Am 28. 1. 1972 wurde er von der Ministerpräsidentenkonferenz unter Vorsitz von Bundeskanzler Willy Brandt beschlossen. Wer "nicht die Gewähr dafür biete, jederzeit für die freiheitlich-demokratische Grundordnung einzutreten“, sollte aus dem öffentlichen Dienst ferngehalten bzw. entlassen werden. Diese Formel sollte herhalten, willkürlich politisch linke Auffassungen einzuordnen. In der Folge wurden alle Bewerberinnen und Bewerber für den öffentlichen Dienst einer „Regelanfrage“ durch den Verfassungsschutz unterzogen und etwa 3,5 Millionen auf ihre politische Gesinnung durchleuchtet. Die bittere Bilanz: 11.000 offizielle Berufsverbotsverfahren, 2.200 Disziplinarverfahren, 1.250 Ablehnungen von Bewerbungen und 265 Entlassungen.

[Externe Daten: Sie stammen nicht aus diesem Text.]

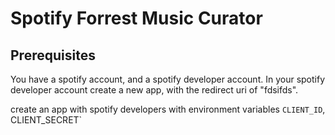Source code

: # Spotify Forrest Music Curator

## Prerequisites

You have a spotify account, and a spotify developer account. In your spotify developer account create a new app, with the redirect uri of "fdsifds".

create an app with spotify developers with environment variables `CLIENT_ID`, CLIENT_SECRET`
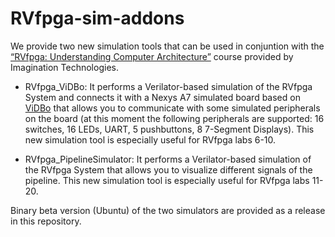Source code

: # RVfpga-sim-addons
We provide two new simulation tools that can be used in conjuntion with the [“RVfpga: Understanding Computer Architecture”](https://university.imgtec.com/rvfpga-download-page-en/) course provided by Imagination Technologies.

+ RVfpga_ViDBo: It performs a Verilator-based simulation of the RVfpga System and connects it with a Nexys A7 simulated board based on [ViDBo](https://github.com/olofk/vidbo) that allows you to communicate with some simulated peripherals on the board (at this moment the following peripherals are supported: 16 switches, 16 LEDs, UART, 5 pushbuttons, 8 7-Segment Displays). This new simulation tool is especially useful for RVfpga labs 6-10.

+ RVfpga_PipelineSimulator: It performs a Verilator-based simulation of the RVfpga System that allows you to visualize different signals of the pipeline. This new simulation tool is especially useful for RVfpga labs 11-20.

Binary beta version (Ubuntu) of the two simulators are provided as a release in this repository.

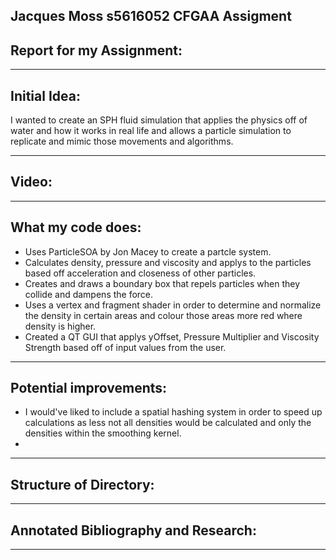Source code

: Jacques Moss s5616052 CFGAA Assigment
------------------------------------------------------------------------------------------------------------------------------------------------------
## Report for my Assignment:


------------------------------------------------------------------------------------------------------------------------------------------------------
## Initial Idea:
I wanted to create an SPH fluid simulation that applies the physics off of water and how it works in real life and allows a particle simulation to replicate and mimic those movements and algorithms.

------------------------------------------------------------------------------------------------------------------------------------------------------
##  Video:


------------------------------------------------------------------------------------------------------------------------------------------------------
## What my code does:



- Uses ParticleSOA by Jon Macey to create a partcle system.
- Calculates density, pressure and viscosity and applys to the particles based off acceleration and closeness of other particles.
- Creates and draws a boundary box that repels particles when they collide and dampens the force.
- Uses a vertex and fragment shader in order to determine and normalize the density in certain areas and colour those areas more red where density is higher.
- Created a QT GUI that applys yOffset, Pressure Multiplier and Viscosity Strength based off of input values from the user.

------------------------------------------------------------------------------------------------------------------------------------------------------
## Potential improvements:
- I would've liked to include a spatial hashing system in order to speed up calculations as less not all densities would be calculated and only the densities within the smoothing kernel.
- 

------------------------------------------------------------------------------------------------------------------------------------------------------
## Structure of Directory:


------------------------------------------------------------------------------------------------------------------------------------------------------
## Annotated Bibliography and Research:

------------------------------------------------------------------------------------------------------------------------------------------------------




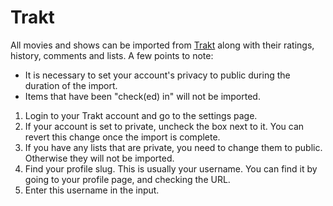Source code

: # Trakt

All movies and shows can be imported from [Trakt](https://trakt.tv) along with
their ratings, history, comments and lists. A few points to note:

- It is necessary to set your account's privacy to public during the
  duration of the import.
- Items that have been "check(ed) in" will not be imported.

1. Login to your Trakt account and go to the settings page.
2. If your account is set to private, uncheck the box next to it. You can revert
  this change once the import is complete.
3. If you have any lists that are private, you need to change them to public.
  Otherwise they will not be imported.
4. Find your profile slug. This is usually your username. You can find it by
  going to your profile page, and checking the URL.
5. Enter this username in the input.
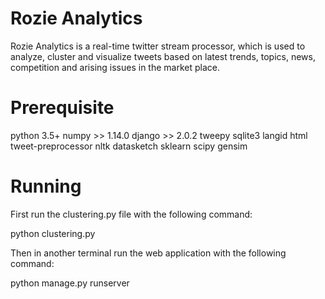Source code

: # Rozie Analytics

Rozie Analytics is a real-time twitter stream processor, which is used to analyze, cluster and visualize tweets based on latest trends, topics, news, competition and arising issues in the market place.

# Prerequisite
python 3.5+
numpy >> 1.14.0
django >> 2.0.2
tweepy
sqlite3
langid
html
tweet-preprocessor
nltk
datasketch
sklearn
scipy
gensim


# Running
First run the clustering.py file with the following command:

python clustering.py

Then in another terminal run the web application with the following command:

python manage.py runserver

Der „Radikalenerlass“ führte zum Berufsverbot für Tausende von Menschen, die als Lehrer*innen, als Lokführer, in der Sozialarbeit, in der Briefzustellung, an Hochschulen, oder in der Rechtspflege tätig waren oder sich auf solche Berufe vorbereiteten. Bis weit in die 80er Jahre vergiftete die staatlich betriebene Gesinnungsjagd auf vermeintliche „Radikale von links“ das politische Klima.
1995 stellte der Europäische Gerichtshofs für Menschenrechte in einem Urteil fest, dass die Berufsverbotepraxis der Bundesrepublik u.a. gegen die Europäische Konvention für Grund- und Menschenrechte verstößt. Dennoch wurde der Radikalenerlass bisher nicht offiziell zurückgenommen, eine Rehabilitation der damals Abgelehnten hat in den meisten Fällen bis heute nicht stattgefunden und ist vor allem in NRW überfällig. Die Ausstellung und das Begleitprogramm sollen dazu beitragen, diese Aufarbeitung zu leisten.

Auch in Wuppertal gab es Berufsverbote

Mehr als 20 Lehrer*innen, die gar nicht oder erst nach langen Jahren gerichtlicher Auseinandersetzungen eingestellt worden sind, waren auch in Wuppertal betroffen. Doch es gab auch einen breiten Prostet und Widerstand gegen diese politische Verfolgung, der sich vor allem in der „Wuppertaler Initiative gegen Berufsverbote“ zusammengeschlossen hatte. Die Ausstellung dokumentiert auch die Verfolgung von vier noch heute in Wuppertal lebenden Betroffenen - Christiane Bainski, Helga Krüger, Helmut Magel und Jürgen Wernecke.